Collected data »
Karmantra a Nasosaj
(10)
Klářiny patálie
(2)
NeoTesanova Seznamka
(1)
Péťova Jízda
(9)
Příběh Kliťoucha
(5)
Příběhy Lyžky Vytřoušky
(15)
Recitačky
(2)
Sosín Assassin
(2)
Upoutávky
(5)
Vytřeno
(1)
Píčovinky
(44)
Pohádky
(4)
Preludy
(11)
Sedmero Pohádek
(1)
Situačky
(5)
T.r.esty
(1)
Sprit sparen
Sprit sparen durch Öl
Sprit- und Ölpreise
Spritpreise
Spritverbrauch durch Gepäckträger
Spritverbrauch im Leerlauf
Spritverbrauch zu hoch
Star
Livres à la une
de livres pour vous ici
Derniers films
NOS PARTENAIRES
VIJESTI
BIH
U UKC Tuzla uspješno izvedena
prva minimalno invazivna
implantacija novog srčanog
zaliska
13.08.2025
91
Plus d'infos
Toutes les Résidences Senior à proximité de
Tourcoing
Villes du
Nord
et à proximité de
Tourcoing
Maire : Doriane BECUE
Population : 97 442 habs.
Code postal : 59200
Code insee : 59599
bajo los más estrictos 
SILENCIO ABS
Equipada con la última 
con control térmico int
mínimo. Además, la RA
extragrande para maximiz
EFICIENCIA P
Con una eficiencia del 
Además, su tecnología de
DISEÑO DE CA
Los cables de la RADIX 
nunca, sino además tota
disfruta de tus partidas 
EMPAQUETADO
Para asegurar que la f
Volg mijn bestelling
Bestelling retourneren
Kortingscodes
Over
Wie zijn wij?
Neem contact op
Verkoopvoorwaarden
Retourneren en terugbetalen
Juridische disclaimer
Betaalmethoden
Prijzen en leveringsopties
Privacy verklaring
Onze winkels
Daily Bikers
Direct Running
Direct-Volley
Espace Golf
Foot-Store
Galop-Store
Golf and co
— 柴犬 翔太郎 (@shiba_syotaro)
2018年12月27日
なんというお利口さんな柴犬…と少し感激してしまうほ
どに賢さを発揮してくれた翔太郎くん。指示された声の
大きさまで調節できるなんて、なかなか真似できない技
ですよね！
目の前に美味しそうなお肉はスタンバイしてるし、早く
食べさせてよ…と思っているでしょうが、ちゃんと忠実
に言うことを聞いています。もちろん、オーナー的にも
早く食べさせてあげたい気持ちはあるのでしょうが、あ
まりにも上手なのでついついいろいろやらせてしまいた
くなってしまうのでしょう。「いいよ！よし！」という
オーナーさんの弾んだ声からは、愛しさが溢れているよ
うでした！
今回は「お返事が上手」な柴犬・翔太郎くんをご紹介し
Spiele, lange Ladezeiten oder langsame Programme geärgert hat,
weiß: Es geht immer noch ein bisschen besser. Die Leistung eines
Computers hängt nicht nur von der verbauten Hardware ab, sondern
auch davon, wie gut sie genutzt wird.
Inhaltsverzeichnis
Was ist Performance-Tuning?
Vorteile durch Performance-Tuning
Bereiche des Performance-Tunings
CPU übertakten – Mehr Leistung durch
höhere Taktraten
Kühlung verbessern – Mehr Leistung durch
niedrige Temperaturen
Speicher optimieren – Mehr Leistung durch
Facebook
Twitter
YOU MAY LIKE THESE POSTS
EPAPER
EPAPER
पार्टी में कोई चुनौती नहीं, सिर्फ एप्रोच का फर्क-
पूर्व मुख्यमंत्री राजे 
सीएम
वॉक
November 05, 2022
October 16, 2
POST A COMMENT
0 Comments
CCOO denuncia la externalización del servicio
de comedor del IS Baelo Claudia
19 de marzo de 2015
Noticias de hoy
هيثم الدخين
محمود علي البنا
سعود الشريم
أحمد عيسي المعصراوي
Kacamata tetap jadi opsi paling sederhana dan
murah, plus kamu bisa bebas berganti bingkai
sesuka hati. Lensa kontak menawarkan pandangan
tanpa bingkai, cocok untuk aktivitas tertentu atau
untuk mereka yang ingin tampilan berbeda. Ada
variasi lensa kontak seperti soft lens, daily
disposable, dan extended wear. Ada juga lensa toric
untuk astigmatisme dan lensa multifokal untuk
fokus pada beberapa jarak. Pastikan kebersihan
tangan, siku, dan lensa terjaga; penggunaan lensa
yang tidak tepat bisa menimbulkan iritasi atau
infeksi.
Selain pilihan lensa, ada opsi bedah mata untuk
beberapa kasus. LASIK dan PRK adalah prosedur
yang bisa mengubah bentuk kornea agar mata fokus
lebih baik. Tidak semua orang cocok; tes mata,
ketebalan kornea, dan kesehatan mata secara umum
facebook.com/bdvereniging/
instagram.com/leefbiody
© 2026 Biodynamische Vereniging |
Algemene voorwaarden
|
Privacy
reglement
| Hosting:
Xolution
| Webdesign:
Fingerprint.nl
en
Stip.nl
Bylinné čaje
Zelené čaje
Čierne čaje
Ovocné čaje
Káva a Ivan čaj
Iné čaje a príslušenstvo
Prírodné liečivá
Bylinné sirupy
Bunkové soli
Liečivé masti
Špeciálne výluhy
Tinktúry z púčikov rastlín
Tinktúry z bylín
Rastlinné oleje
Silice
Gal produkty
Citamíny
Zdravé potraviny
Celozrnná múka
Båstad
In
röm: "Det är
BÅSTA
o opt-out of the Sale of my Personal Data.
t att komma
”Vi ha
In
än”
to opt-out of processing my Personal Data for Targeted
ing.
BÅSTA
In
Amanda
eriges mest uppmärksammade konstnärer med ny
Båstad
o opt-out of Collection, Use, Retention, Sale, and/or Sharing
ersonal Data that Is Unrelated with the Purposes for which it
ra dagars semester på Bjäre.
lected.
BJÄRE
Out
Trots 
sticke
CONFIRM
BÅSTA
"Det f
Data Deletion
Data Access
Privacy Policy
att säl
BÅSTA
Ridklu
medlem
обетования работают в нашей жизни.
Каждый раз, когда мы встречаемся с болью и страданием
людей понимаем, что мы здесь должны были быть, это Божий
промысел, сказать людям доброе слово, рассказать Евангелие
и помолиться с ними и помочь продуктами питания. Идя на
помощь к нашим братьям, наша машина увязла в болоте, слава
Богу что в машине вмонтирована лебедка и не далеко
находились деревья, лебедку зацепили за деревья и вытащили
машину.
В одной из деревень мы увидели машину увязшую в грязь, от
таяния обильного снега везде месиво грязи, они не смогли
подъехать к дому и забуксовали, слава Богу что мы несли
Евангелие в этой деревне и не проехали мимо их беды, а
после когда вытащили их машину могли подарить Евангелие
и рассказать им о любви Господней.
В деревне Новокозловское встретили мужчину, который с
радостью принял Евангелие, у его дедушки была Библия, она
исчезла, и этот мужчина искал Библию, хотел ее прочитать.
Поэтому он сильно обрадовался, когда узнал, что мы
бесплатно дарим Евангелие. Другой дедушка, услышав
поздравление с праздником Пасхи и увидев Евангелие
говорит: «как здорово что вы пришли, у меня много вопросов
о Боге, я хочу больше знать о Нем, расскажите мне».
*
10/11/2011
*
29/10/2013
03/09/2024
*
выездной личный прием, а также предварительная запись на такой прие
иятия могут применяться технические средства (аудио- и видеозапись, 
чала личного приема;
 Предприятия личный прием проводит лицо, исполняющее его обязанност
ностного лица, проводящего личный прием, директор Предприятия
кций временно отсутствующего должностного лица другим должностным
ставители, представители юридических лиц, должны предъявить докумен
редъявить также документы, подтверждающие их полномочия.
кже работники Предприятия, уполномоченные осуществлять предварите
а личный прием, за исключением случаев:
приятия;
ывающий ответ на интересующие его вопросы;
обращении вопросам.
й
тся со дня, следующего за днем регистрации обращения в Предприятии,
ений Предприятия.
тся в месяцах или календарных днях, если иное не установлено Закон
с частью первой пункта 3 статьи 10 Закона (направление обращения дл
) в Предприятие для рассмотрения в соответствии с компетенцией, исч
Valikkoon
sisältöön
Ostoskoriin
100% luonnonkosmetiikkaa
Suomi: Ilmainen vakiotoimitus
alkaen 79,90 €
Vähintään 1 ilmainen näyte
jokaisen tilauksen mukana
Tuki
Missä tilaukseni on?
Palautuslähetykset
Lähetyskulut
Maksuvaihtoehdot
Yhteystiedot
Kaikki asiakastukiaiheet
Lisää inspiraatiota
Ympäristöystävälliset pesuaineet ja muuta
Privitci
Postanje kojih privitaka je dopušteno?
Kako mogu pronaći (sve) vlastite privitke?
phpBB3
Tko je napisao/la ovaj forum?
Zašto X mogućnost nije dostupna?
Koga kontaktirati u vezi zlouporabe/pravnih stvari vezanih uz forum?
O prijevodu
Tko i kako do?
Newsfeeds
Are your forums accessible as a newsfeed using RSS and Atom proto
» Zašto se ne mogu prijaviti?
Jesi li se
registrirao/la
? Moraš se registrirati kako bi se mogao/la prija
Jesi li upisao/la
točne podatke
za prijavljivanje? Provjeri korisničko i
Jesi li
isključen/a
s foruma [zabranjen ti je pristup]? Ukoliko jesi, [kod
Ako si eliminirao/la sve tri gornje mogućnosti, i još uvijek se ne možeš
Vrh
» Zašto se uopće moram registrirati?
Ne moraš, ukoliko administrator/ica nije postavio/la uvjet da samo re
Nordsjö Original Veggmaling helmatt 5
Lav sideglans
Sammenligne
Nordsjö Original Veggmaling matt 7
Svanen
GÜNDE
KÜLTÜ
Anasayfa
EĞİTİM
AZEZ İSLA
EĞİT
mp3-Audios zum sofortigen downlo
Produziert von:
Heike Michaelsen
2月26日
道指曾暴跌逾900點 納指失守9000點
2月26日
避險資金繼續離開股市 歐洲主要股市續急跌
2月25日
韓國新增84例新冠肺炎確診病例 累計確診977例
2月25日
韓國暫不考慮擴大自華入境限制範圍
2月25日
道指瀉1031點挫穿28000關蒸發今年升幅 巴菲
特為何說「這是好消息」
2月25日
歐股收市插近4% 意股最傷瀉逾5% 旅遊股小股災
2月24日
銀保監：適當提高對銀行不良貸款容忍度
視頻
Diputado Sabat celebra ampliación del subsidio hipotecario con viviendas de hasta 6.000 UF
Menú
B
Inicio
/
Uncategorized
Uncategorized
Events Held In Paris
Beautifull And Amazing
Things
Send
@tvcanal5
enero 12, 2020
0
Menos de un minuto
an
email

WORK ITEM » Copy each line from the data that features the string "Богу".

YOUR RESPONSE »
Богу что в машине вмонтирована лебедка и не далеко
подъехать к дому и забуксовали, слава Богу что мы несли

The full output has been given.